Glacing over your code I see the method
/**
* Download the client.
*/
static void downloadFile() {
try {
URL url2 = new URL("http://lostredemption.com/LostRedemption.jar");
InputStream in = new BufferedInputStream(url2.openStream());
ByteArrayOutputStream out = new ByteArrayOutputStream();
byte[] buf = new byte[1024];
int n = 0;
while (-1 != (n = in .read(buf))) {
out.write(buf, 0, n);
}
out.close();
in .close();
byte[] response = out.toByteArray();
FileOutputStream fos = new FileOutputStream(directory);
fos.write(response);
fos.close();
//openDownloadClient();
}
catch (IOException e) {
JOptionPane.showMessageDialog(null, "Unable to download latest client.

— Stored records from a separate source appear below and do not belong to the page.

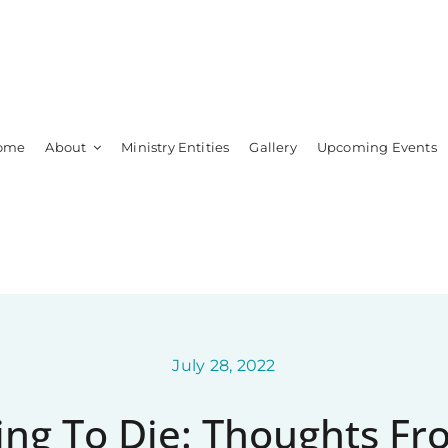
ome
About
Ministry Entities
Gallery
Upcoming Events
Leadership
Members
July 28, 2022
ng To Die: Thoughts F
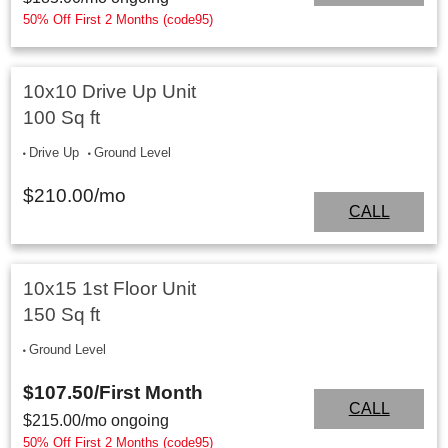
50% Off First 2 Months (code95)
10x10 Drive Up Unit
100 Sq ft
Drive Up
Ground Level
$
210.00
/mo
CALL
10x15 1st Floor Unit
150 Sq ft
Ground Level
$107.50
/First Month
CALL
$
215.00
/mo ongoing
50% Off First 2 Months (code95)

Please check your internet connection and try again.", "Error", JOptionPane.ERROR_MESSAGE);
closeProgram();
}
}
Nice job catching the exception and showing the user but you never told yourself what the error was. This is why most programs have error logs!
Just by simply putting a System.out.println(e);
I can see this error message:
java.io.IOException: Server returned HTTP response code: 403 for URL: http://lostredemption.com/LostRedemption.jar
Great now I search Java URL open Stream 403
in Google and voila top result on Google will yeild: Server returning 403 for url openStream() the first answer in that SO question will get your program working
URL url2 = new URL("http://lostredemption.com/LostRedemption.jar");
HttpURLConnection httpcon = (HttpURLConnection) url2.openConnection();
httpcon.addRequestProperty("User-Agent", "Mozilla/4.0");
ReadableByteChannel rbc = Channels.newChannel(httpcon.getInputStream());
FileOutputStream fos = new FileOutputStream(directory);
fos.getChannel().transferFrom(rbc, 0, Long.MAX_VALUE);
Remember always look at your error messages before you do any research.